Below are several records. Retype exactly those lines running from the one with "a $35/month membership fee" through the one with "### Tax Assistance", end lines included, and no others.

**RECORDS FOR PROCESSING**
++++++

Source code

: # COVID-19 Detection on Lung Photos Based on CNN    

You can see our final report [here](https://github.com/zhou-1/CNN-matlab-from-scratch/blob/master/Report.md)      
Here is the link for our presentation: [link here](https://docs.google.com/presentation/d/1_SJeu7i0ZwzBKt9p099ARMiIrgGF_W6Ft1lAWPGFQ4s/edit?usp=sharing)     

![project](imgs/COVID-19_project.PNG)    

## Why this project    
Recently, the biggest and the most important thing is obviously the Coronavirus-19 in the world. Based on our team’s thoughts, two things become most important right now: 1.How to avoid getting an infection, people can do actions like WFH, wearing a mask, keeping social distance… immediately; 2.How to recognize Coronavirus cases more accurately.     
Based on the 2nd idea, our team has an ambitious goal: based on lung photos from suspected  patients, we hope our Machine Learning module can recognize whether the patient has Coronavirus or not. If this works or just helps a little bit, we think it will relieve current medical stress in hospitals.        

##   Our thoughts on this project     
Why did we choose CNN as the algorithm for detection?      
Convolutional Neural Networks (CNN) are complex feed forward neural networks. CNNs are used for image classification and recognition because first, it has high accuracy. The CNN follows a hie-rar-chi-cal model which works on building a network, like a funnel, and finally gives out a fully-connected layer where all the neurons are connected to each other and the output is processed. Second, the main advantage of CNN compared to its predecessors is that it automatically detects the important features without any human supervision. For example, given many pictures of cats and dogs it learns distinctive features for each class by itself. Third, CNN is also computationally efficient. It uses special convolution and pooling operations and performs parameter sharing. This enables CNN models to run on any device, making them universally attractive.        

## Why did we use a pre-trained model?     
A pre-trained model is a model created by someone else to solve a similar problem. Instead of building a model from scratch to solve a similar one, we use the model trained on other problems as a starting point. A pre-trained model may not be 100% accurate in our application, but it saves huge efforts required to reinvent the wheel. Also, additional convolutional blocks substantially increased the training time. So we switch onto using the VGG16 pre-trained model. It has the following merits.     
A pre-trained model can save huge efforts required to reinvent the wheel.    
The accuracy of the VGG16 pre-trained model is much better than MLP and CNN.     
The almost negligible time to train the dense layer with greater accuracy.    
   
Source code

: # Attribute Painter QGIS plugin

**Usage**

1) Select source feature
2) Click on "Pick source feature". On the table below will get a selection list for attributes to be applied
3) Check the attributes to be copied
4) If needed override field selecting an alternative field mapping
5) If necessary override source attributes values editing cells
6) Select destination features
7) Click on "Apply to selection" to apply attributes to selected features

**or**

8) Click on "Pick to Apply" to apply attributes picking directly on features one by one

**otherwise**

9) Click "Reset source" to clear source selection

++++++

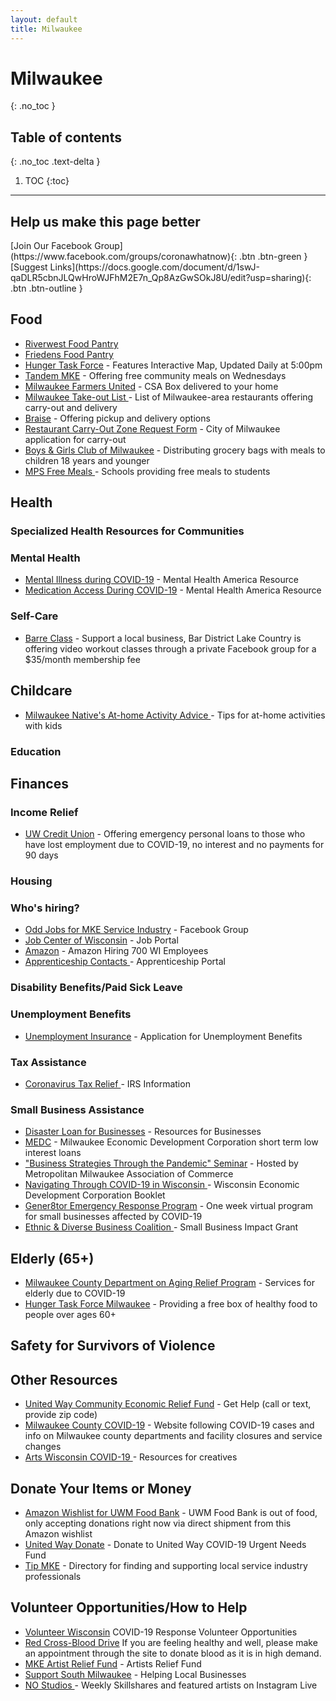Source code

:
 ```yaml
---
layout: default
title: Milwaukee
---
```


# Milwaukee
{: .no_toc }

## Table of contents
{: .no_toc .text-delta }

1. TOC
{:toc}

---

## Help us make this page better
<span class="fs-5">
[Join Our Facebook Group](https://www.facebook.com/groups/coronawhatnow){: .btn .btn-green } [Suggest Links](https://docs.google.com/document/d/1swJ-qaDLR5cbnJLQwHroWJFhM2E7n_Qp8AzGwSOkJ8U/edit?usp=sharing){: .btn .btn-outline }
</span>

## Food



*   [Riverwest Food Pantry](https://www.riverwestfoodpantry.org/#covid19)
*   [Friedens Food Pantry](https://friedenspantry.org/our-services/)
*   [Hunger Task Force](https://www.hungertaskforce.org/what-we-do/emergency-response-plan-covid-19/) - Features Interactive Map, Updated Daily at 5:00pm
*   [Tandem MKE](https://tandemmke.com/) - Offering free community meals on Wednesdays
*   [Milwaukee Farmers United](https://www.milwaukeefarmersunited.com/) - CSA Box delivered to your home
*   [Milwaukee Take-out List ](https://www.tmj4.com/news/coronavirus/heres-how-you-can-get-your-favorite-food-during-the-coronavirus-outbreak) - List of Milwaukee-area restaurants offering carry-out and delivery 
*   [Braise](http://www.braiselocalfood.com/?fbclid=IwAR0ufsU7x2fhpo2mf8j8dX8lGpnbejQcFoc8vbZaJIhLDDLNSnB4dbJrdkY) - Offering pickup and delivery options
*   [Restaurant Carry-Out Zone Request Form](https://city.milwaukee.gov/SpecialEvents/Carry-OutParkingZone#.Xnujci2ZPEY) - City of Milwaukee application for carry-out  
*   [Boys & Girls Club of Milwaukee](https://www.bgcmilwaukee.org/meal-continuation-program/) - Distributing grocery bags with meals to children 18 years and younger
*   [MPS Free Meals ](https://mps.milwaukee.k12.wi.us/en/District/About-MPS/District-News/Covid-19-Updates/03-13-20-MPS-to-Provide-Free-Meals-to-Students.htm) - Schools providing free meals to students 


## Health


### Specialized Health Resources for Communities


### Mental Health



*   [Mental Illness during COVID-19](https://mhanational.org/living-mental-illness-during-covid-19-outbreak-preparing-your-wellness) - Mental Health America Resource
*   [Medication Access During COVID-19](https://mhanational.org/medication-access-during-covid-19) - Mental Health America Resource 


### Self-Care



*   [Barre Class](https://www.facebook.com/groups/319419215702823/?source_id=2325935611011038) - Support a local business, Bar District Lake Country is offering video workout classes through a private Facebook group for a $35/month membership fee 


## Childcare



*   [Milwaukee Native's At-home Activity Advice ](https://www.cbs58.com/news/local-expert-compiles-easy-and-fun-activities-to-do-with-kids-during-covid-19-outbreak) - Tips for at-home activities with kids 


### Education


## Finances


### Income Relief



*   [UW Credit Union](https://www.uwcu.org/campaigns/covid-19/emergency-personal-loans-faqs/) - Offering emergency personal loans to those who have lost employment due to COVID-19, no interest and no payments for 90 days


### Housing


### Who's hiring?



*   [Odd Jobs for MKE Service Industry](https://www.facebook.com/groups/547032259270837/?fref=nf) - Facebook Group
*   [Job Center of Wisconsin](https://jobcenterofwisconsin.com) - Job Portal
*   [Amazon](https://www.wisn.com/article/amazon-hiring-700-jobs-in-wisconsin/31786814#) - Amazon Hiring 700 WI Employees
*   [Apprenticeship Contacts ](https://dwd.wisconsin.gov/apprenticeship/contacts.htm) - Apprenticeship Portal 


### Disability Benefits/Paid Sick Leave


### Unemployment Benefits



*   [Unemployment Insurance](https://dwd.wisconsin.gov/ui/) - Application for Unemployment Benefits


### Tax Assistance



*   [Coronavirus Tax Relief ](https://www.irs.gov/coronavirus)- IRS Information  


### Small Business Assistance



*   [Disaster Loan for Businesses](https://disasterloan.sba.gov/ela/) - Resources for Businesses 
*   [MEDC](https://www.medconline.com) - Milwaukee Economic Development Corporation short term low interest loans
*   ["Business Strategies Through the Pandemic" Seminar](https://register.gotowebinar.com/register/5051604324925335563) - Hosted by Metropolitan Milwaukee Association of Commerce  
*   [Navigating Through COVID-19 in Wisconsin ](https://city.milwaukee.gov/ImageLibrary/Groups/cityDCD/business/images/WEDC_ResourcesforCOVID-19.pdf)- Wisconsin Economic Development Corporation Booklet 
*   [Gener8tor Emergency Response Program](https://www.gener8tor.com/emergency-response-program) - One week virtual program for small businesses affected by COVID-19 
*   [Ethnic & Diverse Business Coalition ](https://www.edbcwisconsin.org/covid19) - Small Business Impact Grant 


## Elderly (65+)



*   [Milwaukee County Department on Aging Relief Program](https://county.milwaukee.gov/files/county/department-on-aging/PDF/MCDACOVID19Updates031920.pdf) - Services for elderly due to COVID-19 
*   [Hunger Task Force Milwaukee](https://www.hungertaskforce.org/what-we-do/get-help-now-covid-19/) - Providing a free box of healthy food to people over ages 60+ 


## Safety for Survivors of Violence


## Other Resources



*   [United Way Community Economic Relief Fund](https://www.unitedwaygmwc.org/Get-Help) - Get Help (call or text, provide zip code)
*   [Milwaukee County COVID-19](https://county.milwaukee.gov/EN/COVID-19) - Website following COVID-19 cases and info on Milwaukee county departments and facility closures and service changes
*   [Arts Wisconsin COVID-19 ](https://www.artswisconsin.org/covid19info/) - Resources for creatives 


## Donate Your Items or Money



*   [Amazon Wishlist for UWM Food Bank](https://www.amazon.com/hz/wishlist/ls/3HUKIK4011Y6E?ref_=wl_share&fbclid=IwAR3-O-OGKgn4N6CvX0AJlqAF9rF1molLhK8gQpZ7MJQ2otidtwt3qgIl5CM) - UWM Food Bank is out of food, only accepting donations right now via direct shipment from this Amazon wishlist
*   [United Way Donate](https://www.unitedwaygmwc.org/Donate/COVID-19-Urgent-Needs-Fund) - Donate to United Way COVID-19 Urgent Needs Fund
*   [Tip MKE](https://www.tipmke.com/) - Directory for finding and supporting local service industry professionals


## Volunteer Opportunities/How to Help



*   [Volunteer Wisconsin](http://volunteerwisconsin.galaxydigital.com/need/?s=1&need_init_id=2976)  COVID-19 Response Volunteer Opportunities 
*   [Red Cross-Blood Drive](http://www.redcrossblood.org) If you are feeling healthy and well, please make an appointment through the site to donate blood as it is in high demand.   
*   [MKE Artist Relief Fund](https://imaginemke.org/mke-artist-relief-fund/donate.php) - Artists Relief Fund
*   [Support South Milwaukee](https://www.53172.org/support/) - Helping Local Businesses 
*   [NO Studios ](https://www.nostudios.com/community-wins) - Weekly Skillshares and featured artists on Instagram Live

++++++

**TASK SOLUTION**
*   [Barre Class](https://www.facebook.com/groups/319419215702823/?source_id=2325935611011038) - Support a local business, Bar District Lake Country is offering video workout classes through a private Facebook group for a $35/month membership fee 


## Childcare



*   [Milwaukee Native's At-home Activity Advice ](https://www.cbs58.com/news/local-expert-compiles-easy-and-fun-activities-to-do-with-kids-during-covid-19-outbreak) - Tips for at-home activities with kids 


### Education


## Finances


### Income Relief



*   [UW Credit Union](https://www.uwcu.org/campaigns/covid-19/emergency-personal-loans-faqs/) - Offering emergency personal loans to those who have lost employment due to COVID-19, no interest and no payments for 90 days


### Housing


### Who's hiring?



*   [Odd Jobs for MKE Service Industry](https://www.facebook.com/groups/547032259270837/?fref=nf) - Facebook Group
*   [Job Center of Wisconsin](https://jobcenterofwisconsin.com) - Job Portal
*   [Amazon](https://www.wisn.com/article/amazon-hiring-700-jobs-in-wisconsin/31786814#) - Amazon Hiring 700 WI Employees
*   [Apprenticeship Contacts ](https://dwd.wisconsin.gov/apprenticeship/contacts.htm) - Apprenticeship Portal 


### Disability Benefits/Paid Sick Leave


### Unemployment Benefits



*   [Unemployment Insurance](https://dwd.wisconsin.gov/ui/) - Application for Unemployment Benefits


### Tax Assistance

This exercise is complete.